Render every line of the entries below as a Markdown table with two columns, Row for a running number and Line for the text, omitting blank lines. Leave the pictures out of your answer.

— START OF RECORDS FOR THIS EXERCISE —

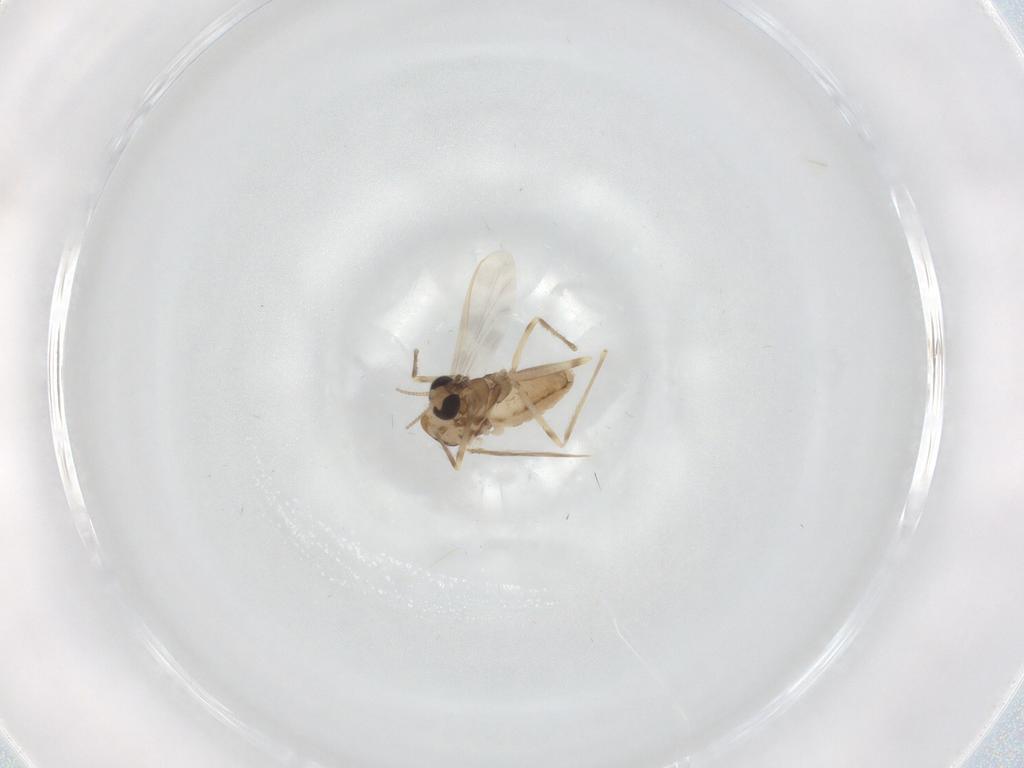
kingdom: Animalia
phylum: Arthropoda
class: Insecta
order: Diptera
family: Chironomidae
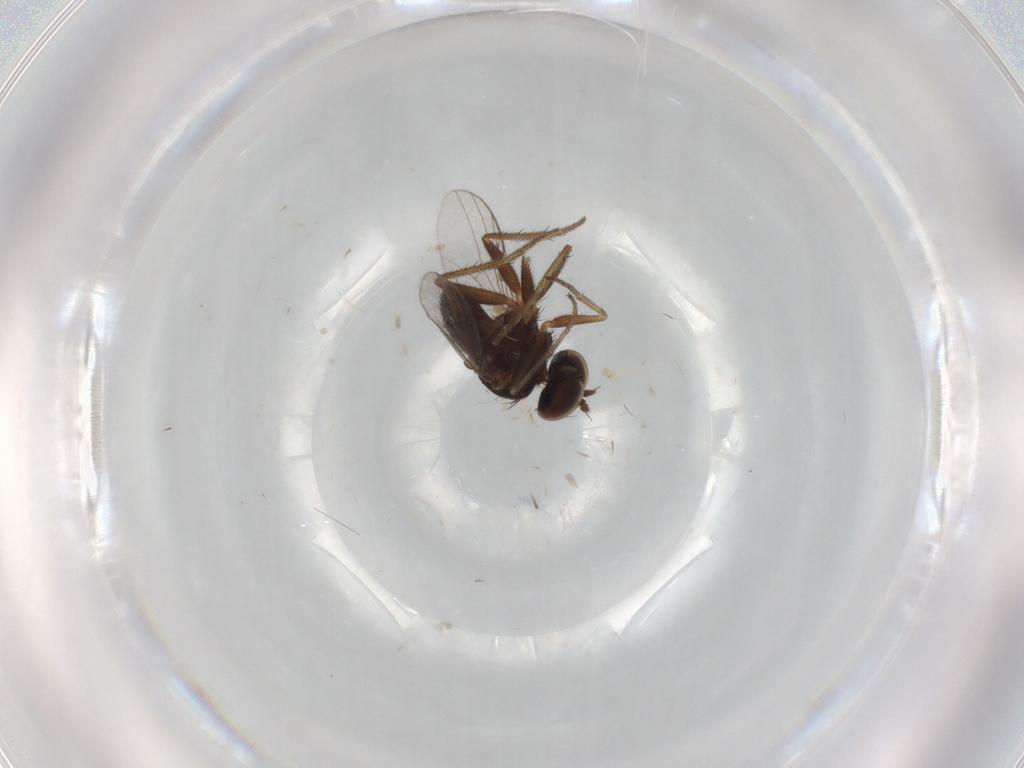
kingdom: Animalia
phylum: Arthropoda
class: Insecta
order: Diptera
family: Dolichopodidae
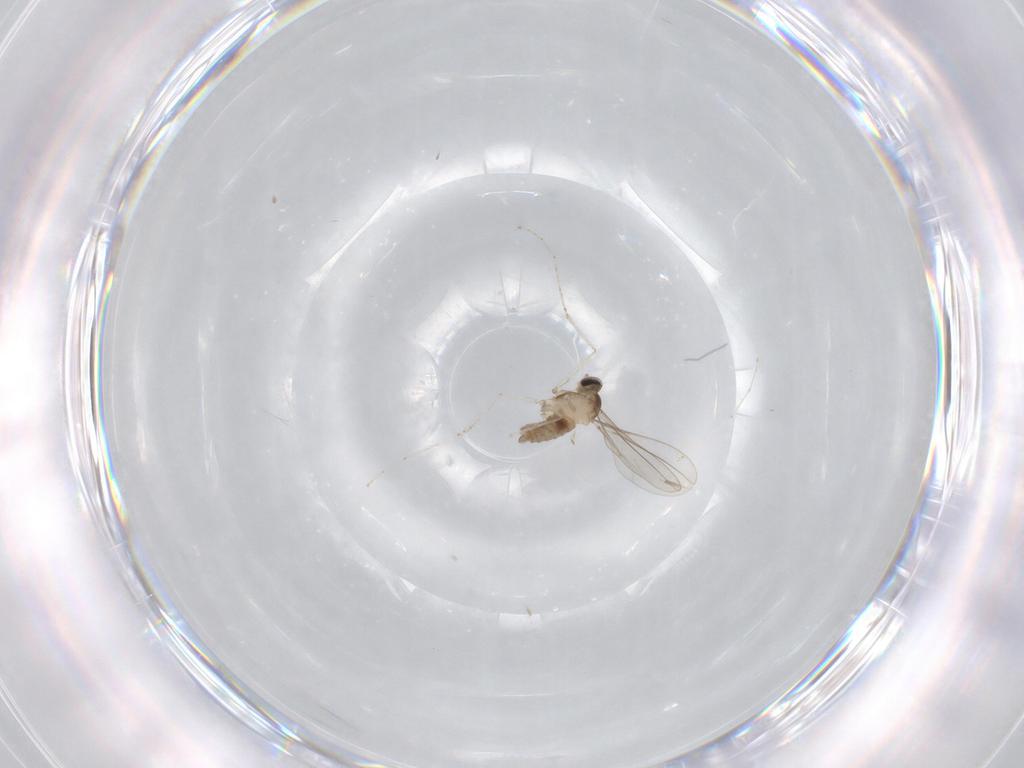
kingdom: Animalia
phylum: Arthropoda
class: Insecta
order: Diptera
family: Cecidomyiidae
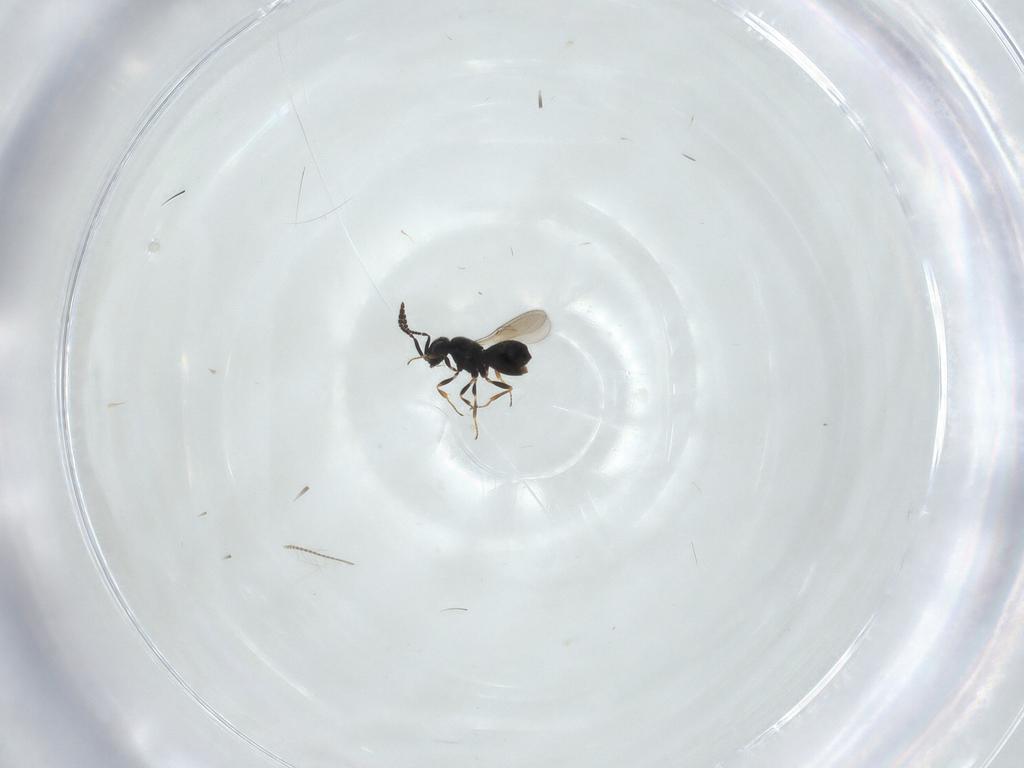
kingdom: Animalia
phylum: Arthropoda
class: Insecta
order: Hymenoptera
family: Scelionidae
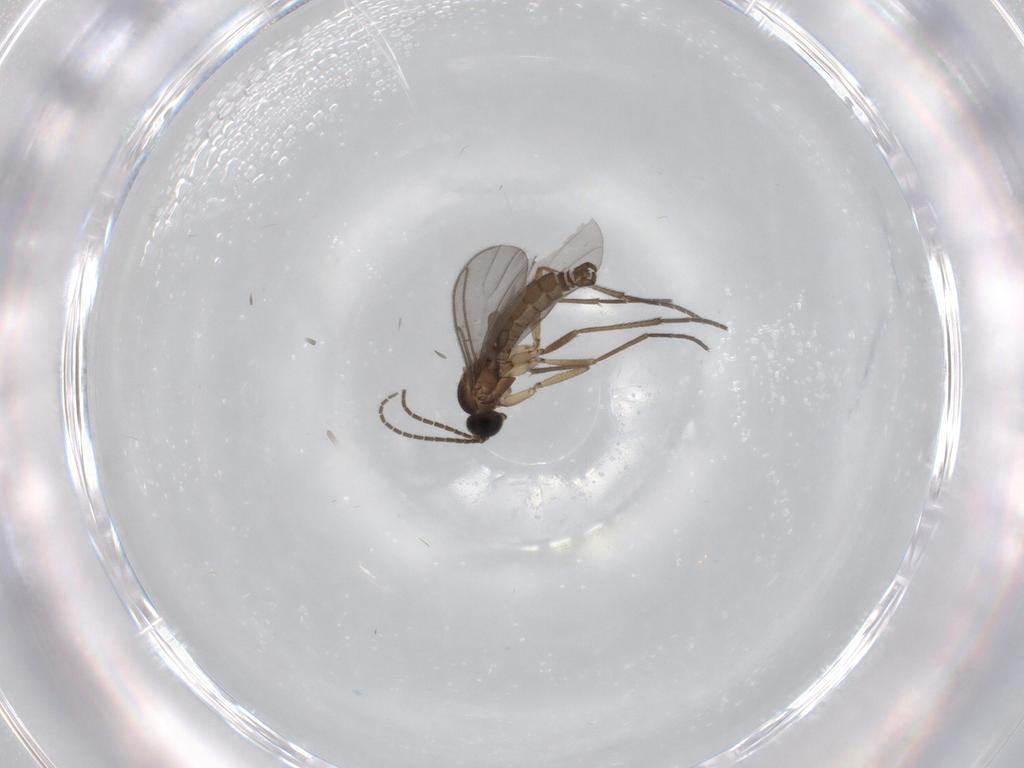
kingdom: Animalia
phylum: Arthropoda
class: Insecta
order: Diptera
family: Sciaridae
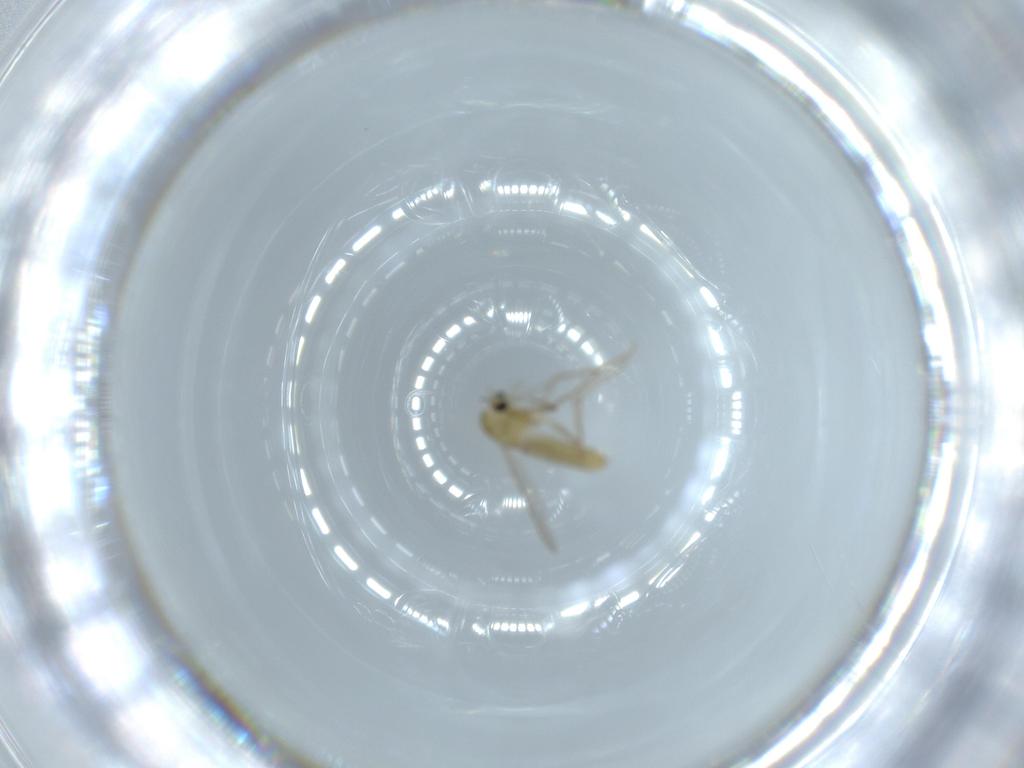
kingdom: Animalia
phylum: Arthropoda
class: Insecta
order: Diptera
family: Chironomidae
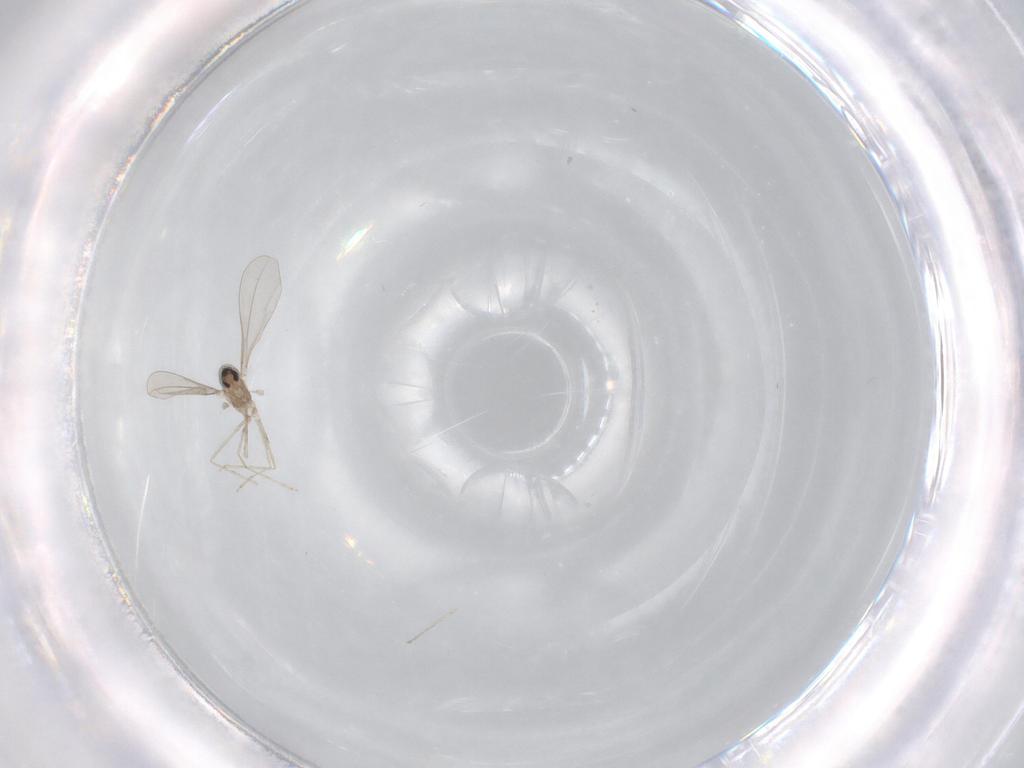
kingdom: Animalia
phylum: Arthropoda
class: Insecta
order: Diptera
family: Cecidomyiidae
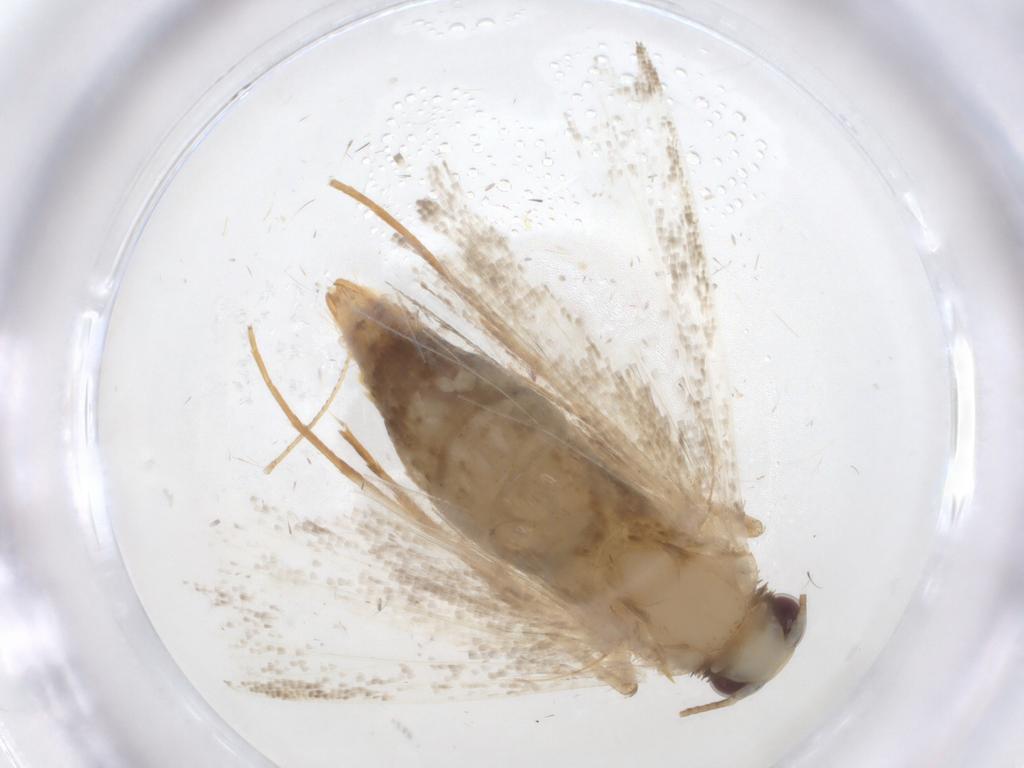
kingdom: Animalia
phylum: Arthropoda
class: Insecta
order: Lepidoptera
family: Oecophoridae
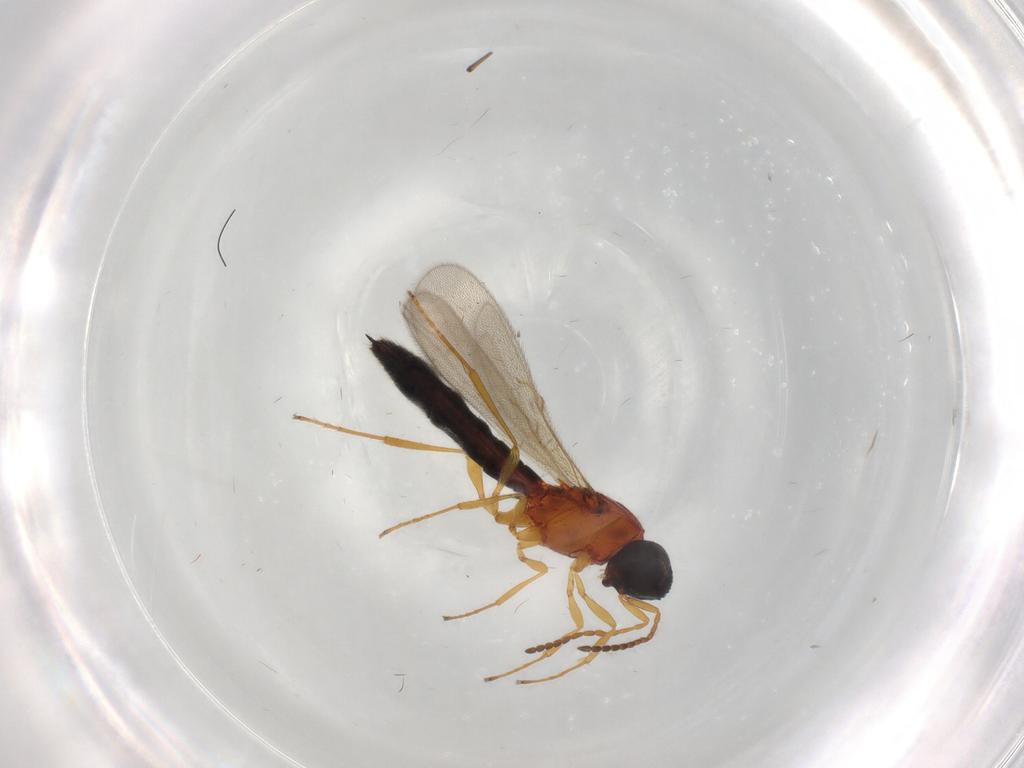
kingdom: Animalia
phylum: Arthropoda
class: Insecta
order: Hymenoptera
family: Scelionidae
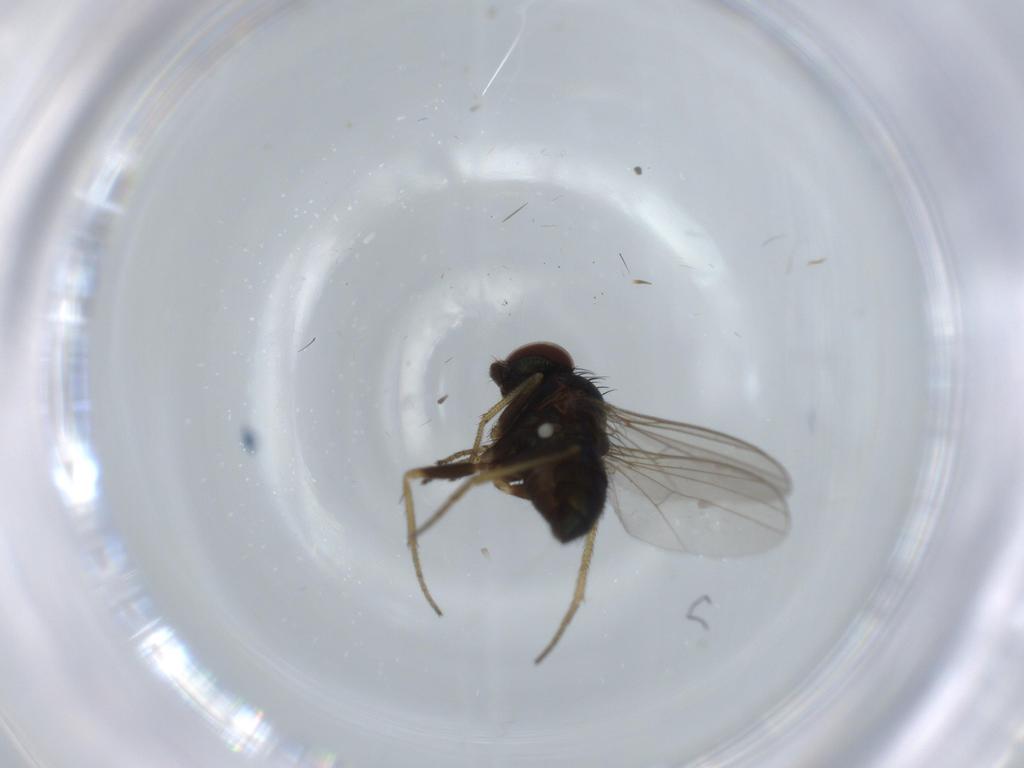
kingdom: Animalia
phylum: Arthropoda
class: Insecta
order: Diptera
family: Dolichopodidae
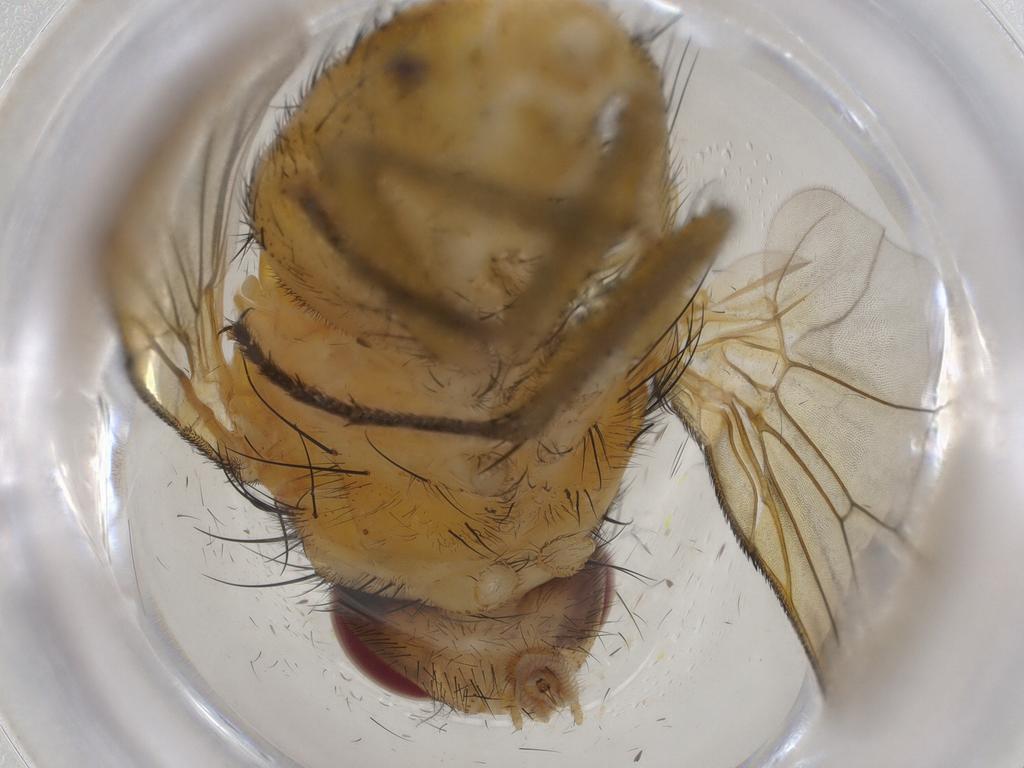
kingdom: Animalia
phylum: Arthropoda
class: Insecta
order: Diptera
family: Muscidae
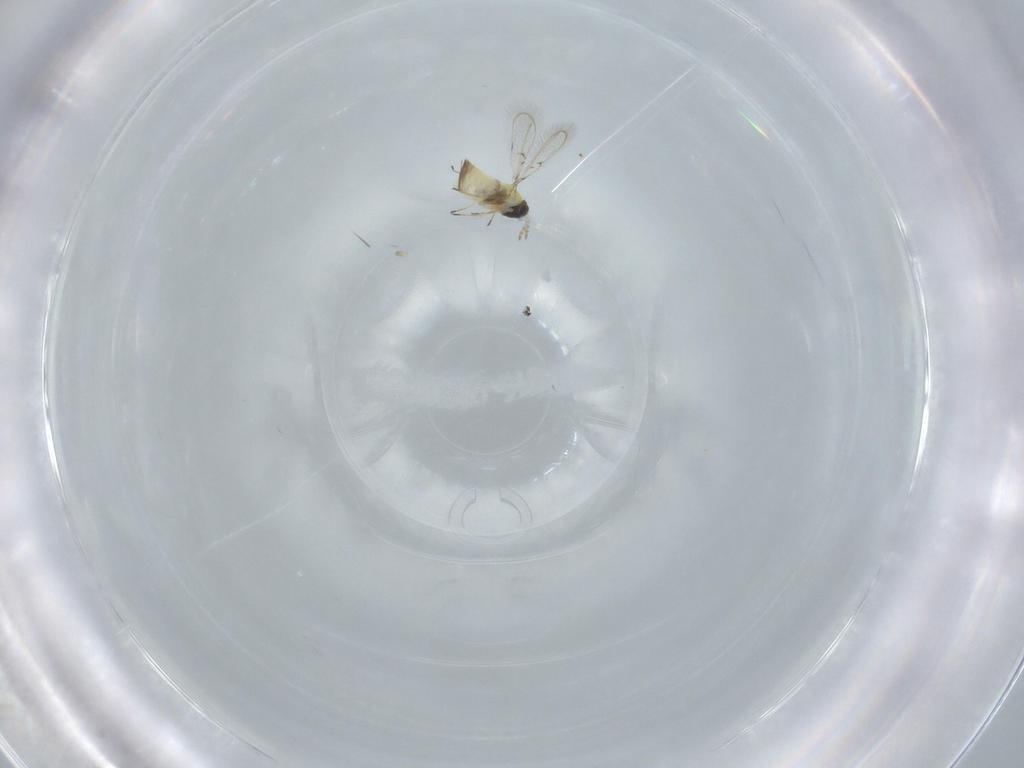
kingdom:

— END OF RECORDS FOR THIS EXERCISE —

ANSWER BELOW:
| Row | Line |
|---|---|
| 1 | kingdom: Animalia |
| 2 | phylum: Arthropoda |
| 3 | class: Insecta |
| 4 | order: Diptera |
| 5 | family: Chironomidae |
| 6 | kingdom: Animalia |
| 7 | phylum: Arthropoda |
| 8 | class: Insecta |
| 9 | order: Diptera |
| 10 | family: Dolichopodidae |
| 11 | kingdom: Animalia |
| 12 | phylum: Arthropoda |
| 13 | class: Insecta |
| 14 | order: Diptera |
| 15 | family: Cecidomyiidae |
| 16 | kingdom: Animalia |
| 17 | phylum: Arthropoda |
| 18 | class: Insecta |
| 19 | order: Hymenoptera |
| 20 | family: Scelionidae |
| 21 | kingdom: Animalia |
| 22 | phylum: Arthropoda |
| 23 | class: Insecta |
| 24 | order: Diptera |
| 25 | family: Sciaridae |
| 26 | kingdom: Animalia |
| 27 | phylum: Arthropoda |
| 28 | class: Insecta |
| 29 | order: Diptera |
| 30 | family: Chironomidae |
| 31 | kingdom: Animalia |
| 32 | phylum: Arthropoda |
| 33 | class: Insecta |
| 34 | order: Diptera |
| 35 | family: Cecidomyiidae |
| 36 | kingdom: Animalia |
| 37 | phylum: Arthropoda |
| 38 | class: Insecta |
| 39 | order: Lepidoptera |
| 40 | family: Oecophoridae |
| 41 | kingdom: Animalia |
| 42 | phylum: Arthropoda |
| 43 | class: Insecta |
| 44 | order: Hymenoptera |
| 45 | family: Scelionidae |
| 46 | kingdom: Animalia |
| 47 | phylum: Arthropoda |
| 48 | class: Insecta |
| 49 | order: Diptera |
| 50 | family: Dolichopodidae |
| 51 | kingdom: Animalia |
| 52 | phylum: Arthropoda |
| 53 | class: Insecta |
| 54 | order: Diptera |
| 55 | family: Muscidae |
| 56 | kingdom: |